Van der Linde vaulted to the front of the pack when Team WRT elected not to pit the #32 BMW under Safety Car with just under an hour remaining – gambling the economical M4 could make it to the finish.
Gounon, whose 75 Express Mercedes had led the way prior to the stops, took the restart second and elected to pounce immediately.
But as the Andorran dived to the inside at Hell Corner, his South African rival moved to defend – causing both to run wide and gifting the lead to Team GMR’s Maxime Martin.
Martin went on to win the race while Gounon and van der Linde finished seventh and 12th respectively, nursing wounded cars to the chequered flag.
“I knew that with the BMW, it will be difficult for me to pass because they have a good straight line performance, which is not our case,” Gounon told Speedcafe.
“We are good in the corners. We produce over our whole lap time by the corners. They produce it in the straight. So I knew that I was not going to get many chances.
“He had a very poor restart and he started to close a bit the inside. I didn’t show anything, and then I went for the move, and he moved, he reacted to my move.
“Once to go for a move and somebody react to it, it’s too late. You cannot do anything about it, so I’m very disappointed by his driving behaviour.”
Gounon into Van der Linde and GMR leads!
LIVE 📺 https://t.co/CCFKvGZiq6#IGTC | #B12Hr 🦘 pic.twitter.com/4gWXCAUMZb
— Intercontinental GT Challenge (@IntercontGTC) February 15, 2026
Van der Linde, who went unpenalised for his late block, said Gounon should have been more patient.

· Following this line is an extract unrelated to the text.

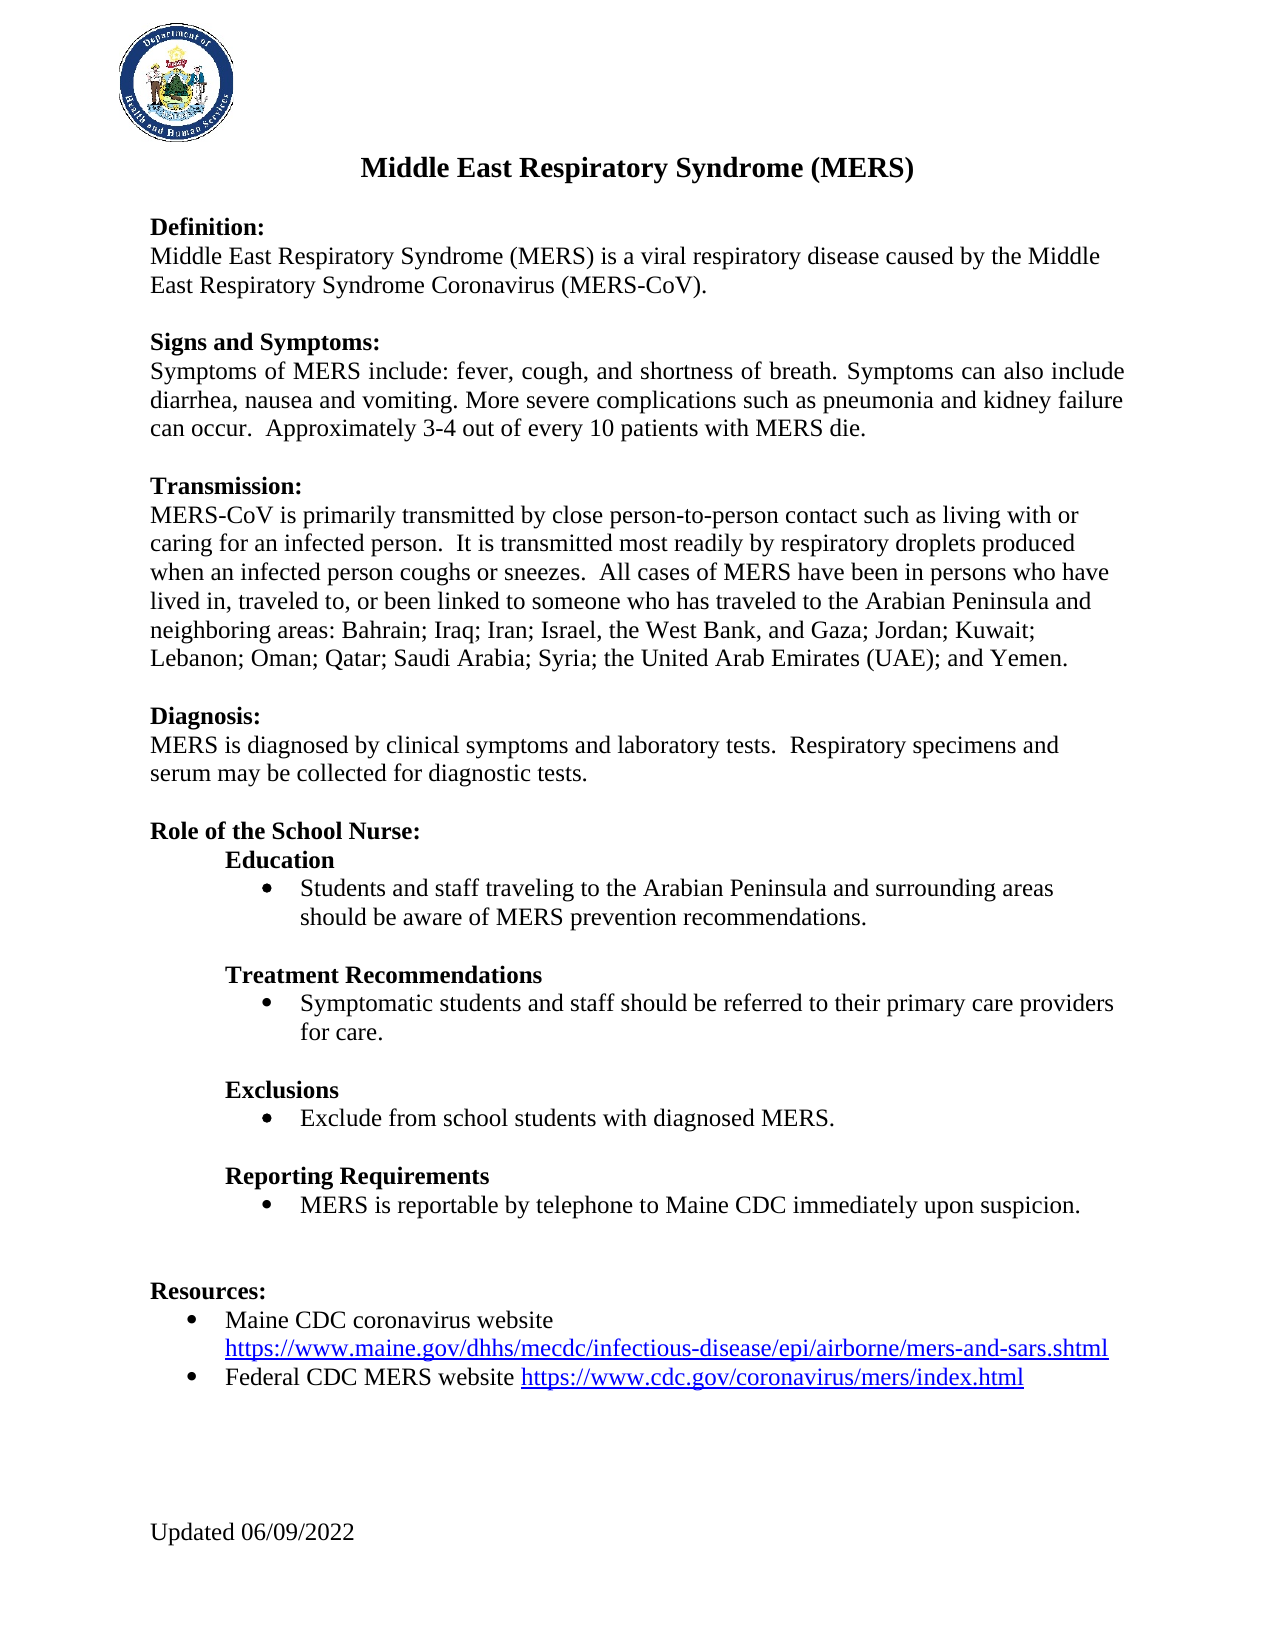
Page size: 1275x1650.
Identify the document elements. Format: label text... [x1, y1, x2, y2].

“I probably expect it from a driver of his calibre to know that he had fresh tyres and probably have a much faster car,” van der Linde told Speedcafe.
“I was definitely going to try for a win here. You can see it whatever way you want, we’re racing for a win. I expect him to be a bit more clever than that.”
The #32 Team WRT entry had dropped off the lead lap earlier in the day following a pitstop to fix damage sustained at the first corner and in a later kangaroo strike.
Having fought their way back into contention, van der Linde said the decision not to pit under the final yellow was a “pure gamble” for the car he shared with Jordan Pepper and Charles Weerts.
Bathurst Art Car part already a museum piece after kangaroo hit
“I think for this race you obviously go all-out, you want to win or you don’t really care,” he said.
“To be honest, especially coming here defending the title, the only real reward would have been to defend it for us, so we went all-in and that was the result.”
Gounon was hunting his fourth Bathurst 12 Hour victory and third in five years alongside Luca Stolz and car owner Kenny Habul.
“Today I felt we had it. I was comfortable in the front,” said Gounon.
“Unfortunately, the Safety Car, we shuffle the cards. They went full gambling, trying to not stop, go to the end with the fuel.
“From our calculation, they were going to make it to the end, so I had to do something. I didn’t want to die wondering and finish P2 after the great race that we produced.
“But then you spent 40 minutes thinking, ‘maybe I should have waited to see a bit’. So that’s my only regret.
“The move, I don’t regret, because at the end of the day, I think it was a good move, just he reacted to it, and then you cannot do anything about it.”
Asked if he’d speak to van der Linde about the incident, Gounon said: “No, he always races like that, but at the end of the day, it’s costing his race and my race too.
“I understand we are all here to go for the win, but we should play by the book and the book says that you can move only once, the line, and today he moved twice.”